# to much bull



## markjd (Aug 1, 2008)

we are trying to open a spanish office of a UK Ltd company, so far we have taken 8 weeks and got nowhere at all, we have a perfectly good english speaking solicitor who doesn't understand that if my wife is director and shareholder of the business she doesn't need permission to act onbehalf of the UK company, we have all the official documents translated and verified as true but still they want this letter (involves getting it translated,notorised then sent back to the UK for a apotille).
Thinking of moving back already to much bull, i was very relaxed the first week after escaping the rat race of the UK but now so wound up back to were i was before i came here.
Anyone have any suggestions please??


----------



## SunnySpain (Jul 30, 2008)

markjd said:


> Anyone have any suggestions please??


Yes, take the day off and go somewhere really nice and relax - lol

Why would you need a Spanish office or this just a choice thing, personally I don't se why you neeed an office outside of your home at all, its just another overhead and by having a fixed office in Spain then you leabe yourself open to paying more tax in Spain.

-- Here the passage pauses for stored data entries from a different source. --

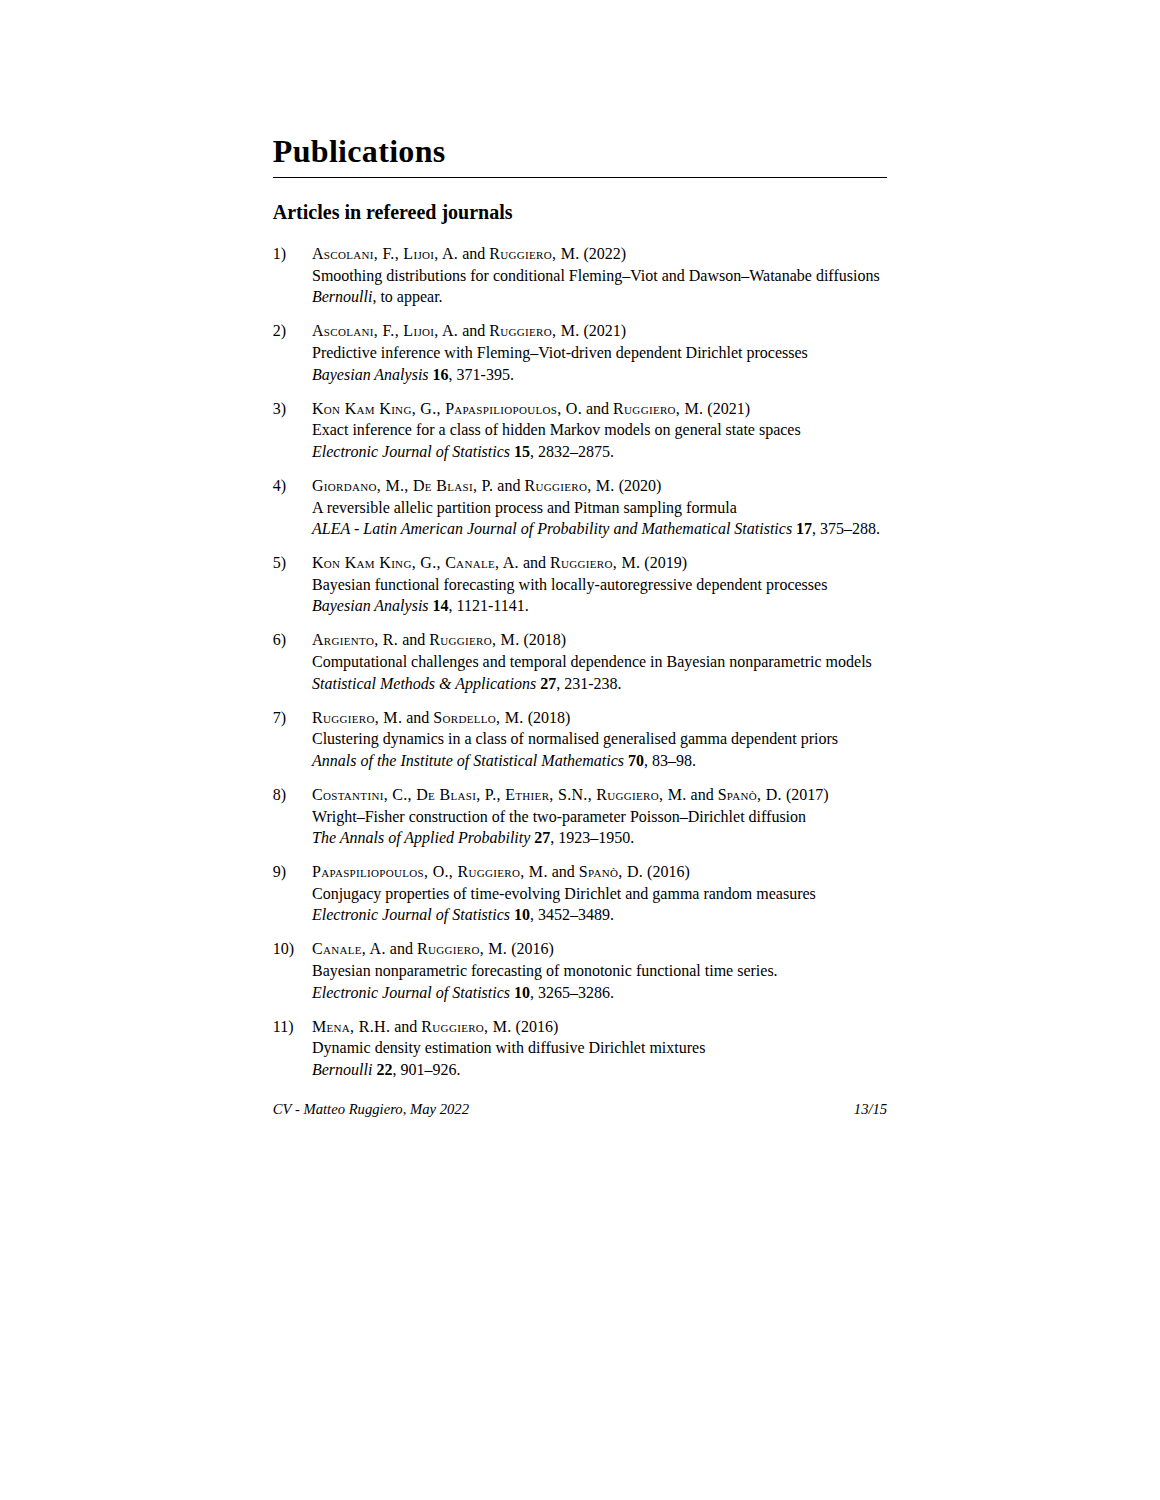Publications
Articles in refereed journals
1) Ascolani, F., Lijoi, A. and Ruggiero, M. (2022) Smoothing distributions for conditional Fleming–Viot and Dawson–Watanabe diffusions Bernoulli, to appear.
2) Ascolani, F., Lijoi, A. and Ruggiero, M. (2021) Predictive inference with Fleming–Viot-driven dependent Dirichlet processes Bayesian Analysis 16, 371-395.
3) Kon Kam King, G., Papaspiliopoulos, O. and Ruggiero, M. (2021) Exact inference for a class of hidden Markov models on general state spaces Electronic Journal of Statistics 15, 2832–2875.
4) Giordano, M., De Blasi, P. and Ruggiero, M. (2020) A reversible allelic partition process and Pitman sampling formula ALEA - Latin American Journal of Probability and Mathematical Statistics 17, 375–288.
5) Kon Kam King, G., Canale, A. and Ruggiero, M. (2019) Bayesian functional forecasting with locally-autoregressive dependent processes Bayesian Analysis 14, 1121-1141.
6) Argiento, R. and Ruggiero, M. (2018) Computational challenges and temporal dependence in Bayesian nonparametric models Statistical Methods & Applications 27, 231-238.
7) Ruggiero, M. and Sordello, M. (2018) Clustering dynamics in a class of normalised generalised gamma dependent priors Annals of the Institute of Statistical Mathematics 70, 83–98.
8) Costantini, C., De Blasi, P., Ethier, S.N., Ruggiero, M. and Spanò, D. (2017) Wright–Fisher construction of the two-parameter Poisson–Dirichlet diffusion The Annals of Applied Probability 27, 1923–1950.
9) Papaspiliopoulos, O., Ruggiero, M. and Spanò, D. (2016) Conjugacy properties of time-evolving Dirichlet and gamma random measures Electronic Journal of Statistics 10, 3452–3489.
10) Canale, A. and Ruggiero, M. (2016) Bayesian nonparametric forecasting of monotonic functional time series. Electronic Journal of Statistics 10, 3265–3286.
11) Mena, R.H. and Ruggiero, M. (2016) Dynamic density estimation with diffusive Dirichlet mixtures Bernoulli 22, 901–926.
CV - Matteo Ruggiero, May 2022 13/15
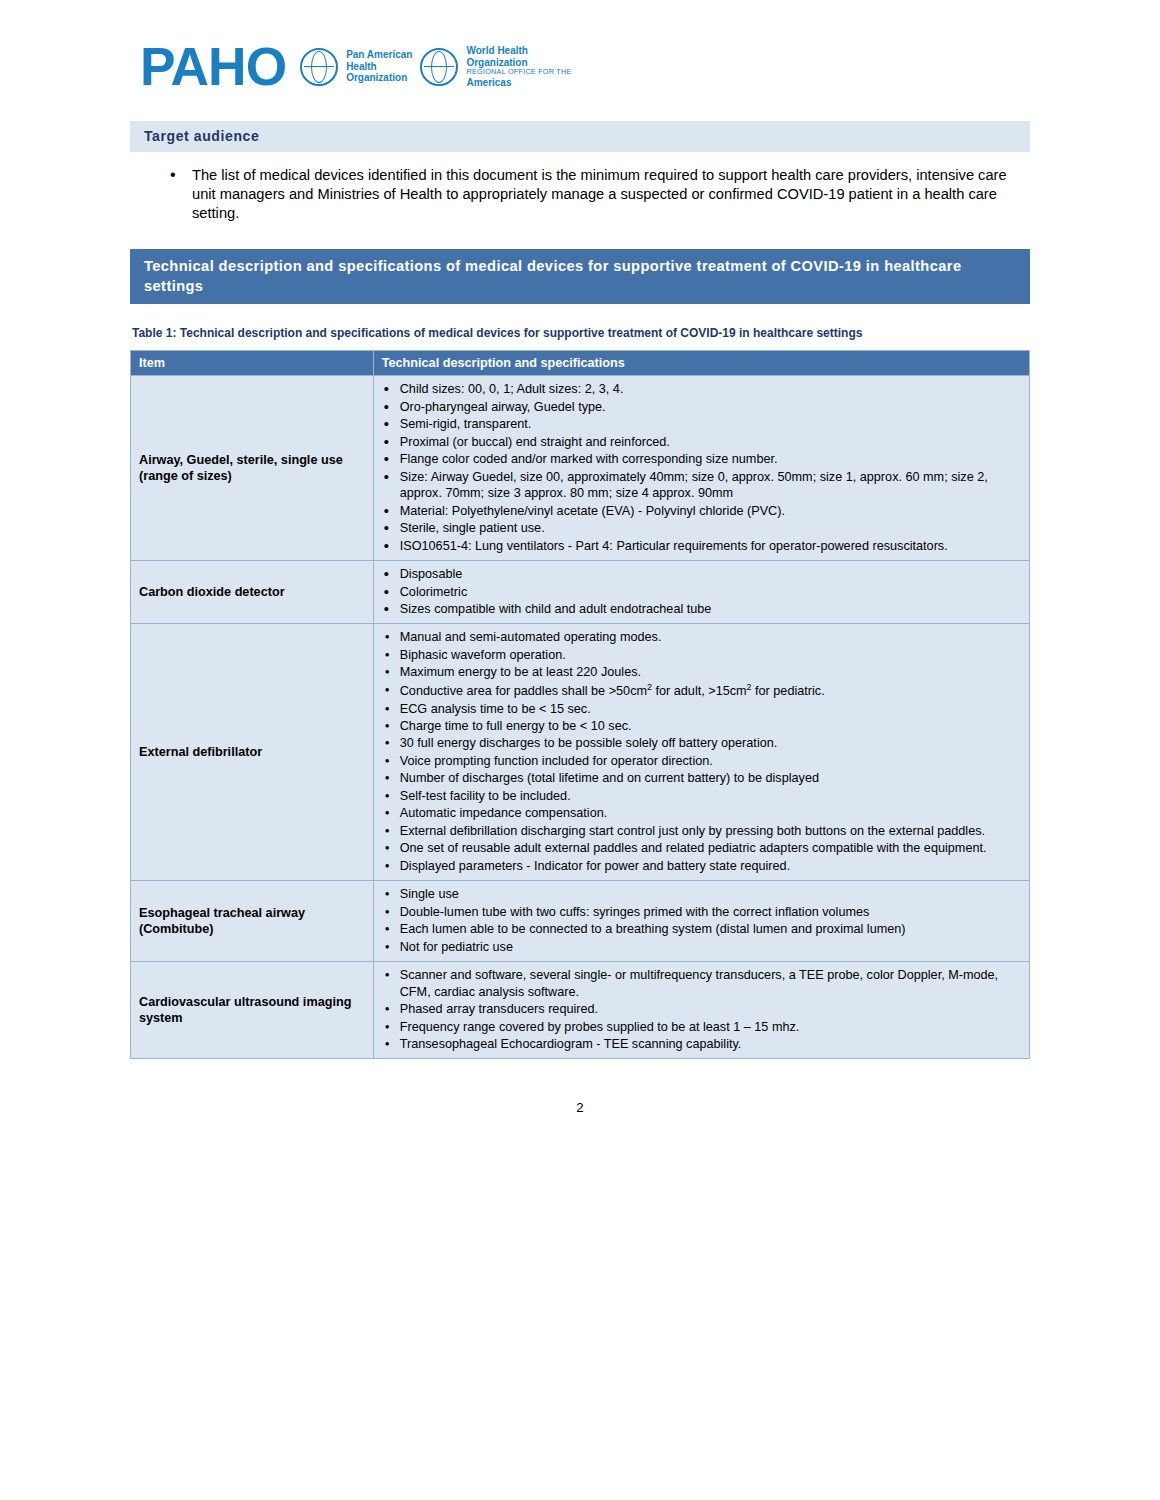PAHO
Pan American
Health
Organization
World Health
Organization
REGIONAL OFFICE FOR THE
Americas
Target audience
The list of medical devices identified in this document is the minimum required to support health care providers, intensive care unit managers and Ministries of Health to appropriately manage a suspected or confirmed COVID-19 patient in a health care setting.
Technical description and specifications of medical devices for supportive treatment of COVID-19 in healthcare settings
Table 1: Technical description and specifications of medical devices for supportive treatment of COVID-19 in healthcare settings
| Item | Technical description and specifications |
| --- | --- |
| Airway, Guedel, sterile, single use (range of sizes) | Child sizes: 00, 0, 1; Adult sizes: 2, 3, 4. Oro-pharyngeal airway, Guedel type. Semi-rigid, transparent. Proximal (or buccal) end straight and reinforced. Flange color coded and/or marked with corresponding size number. Size: Airway Guedel, size 00, approximately 40mm; size 0, approx. 50mm; size 1, approx. 60 mm; size 2, approx. 70mm; size 3 approx. 80 mm; size 4 approx. 90mm Material: Polyethylene/vinyl acetate (EVA) - Polyvinyl chloride (PVC). Sterile, single patient use. ISO10651-4: Lung ventilators - Part 4: Particular requirements for operator-powered resuscitators. |
| Carbon dioxide detector | Disposable Colorimetric Sizes compatible with child and adult endotracheal tube |
| External defibrillator | Manual and semi-automated operating modes. Biphasic waveform operation. Maximum energy to be at least 220 Joules. Conductive area for paddles shall be >50cm 2 for adult, >15cm 2 for pediatric. ECG analysis time to be < 15 sec. Charge time to full energy to be < 10 sec. 30 full energy discharges to be possible solely off battery operation. Voice prompting function included for operator direction. Number of discharges (total lifetime and on current battery) to be displayed Self-test facility to be included. Automatic impedance compensation. External defibrillation discharging start control just only by pressing both buttons on the external paddles. One set of reusable adult external paddles and related pediatric adapters compatible with the equipment. Displayed parameters - Indicator for power and battery state required. |
| Esophageal tracheal airway (Combitube) | Single use Double-lumen tube with two cuffs: syringes primed with the correct inflation volumes Each lumen able to be connected to a breathing system (distal lumen and proximal lumen) Not for pediatric use |
| Cardiovascular ultrasound imaging system | Scanner and software, several single- or multifrequency transducers, a TEE probe, color Doppler, M-mode, CFM, cardiac analysis software. Phased array transducers required. Frequency range covered by probes supplied to be at least 1 – 15 mhz. Transesophageal Echocardiogram - TEE scanning capability. |
2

Your company is a Limited company registered with companies house in the UK,
leave it there and do your work over the internet, then you can pay certain taxes in the UK and not here, where tax levels are higher


----------



## markjd (Aug 1, 2008)

SunnySpain said:


> Yes, take the day off and go somewhere really nice and relax - lol
> 
> Why would you need a Spanish office or this just a choice thing, personally I don't se why you neeed an office outside of your home at all, its just another overhead and by having a fixed office in Spain then you leabe yourself open to paying more tax in Spain.
> 
> ...


The office is based in our house not like a proper office and all my work is done over the internet, i have got my padron and residence and have been told i have to pay tax on any work i carry out in Spain, then there is the 180 day thing were are you a tax rsident??
in the future i will need to employ someone to do some of the work so how would i get round this??


----------



## jojo (Sep 20, 2007)

My husband wanted to this - open his business up in Spain, he went into it and realised that ti was soooooo complicated and expensive, so he's now gonna do it the other way round. Keeping his company as a UK company and work from Spain - thats the plan?????


Jo


----------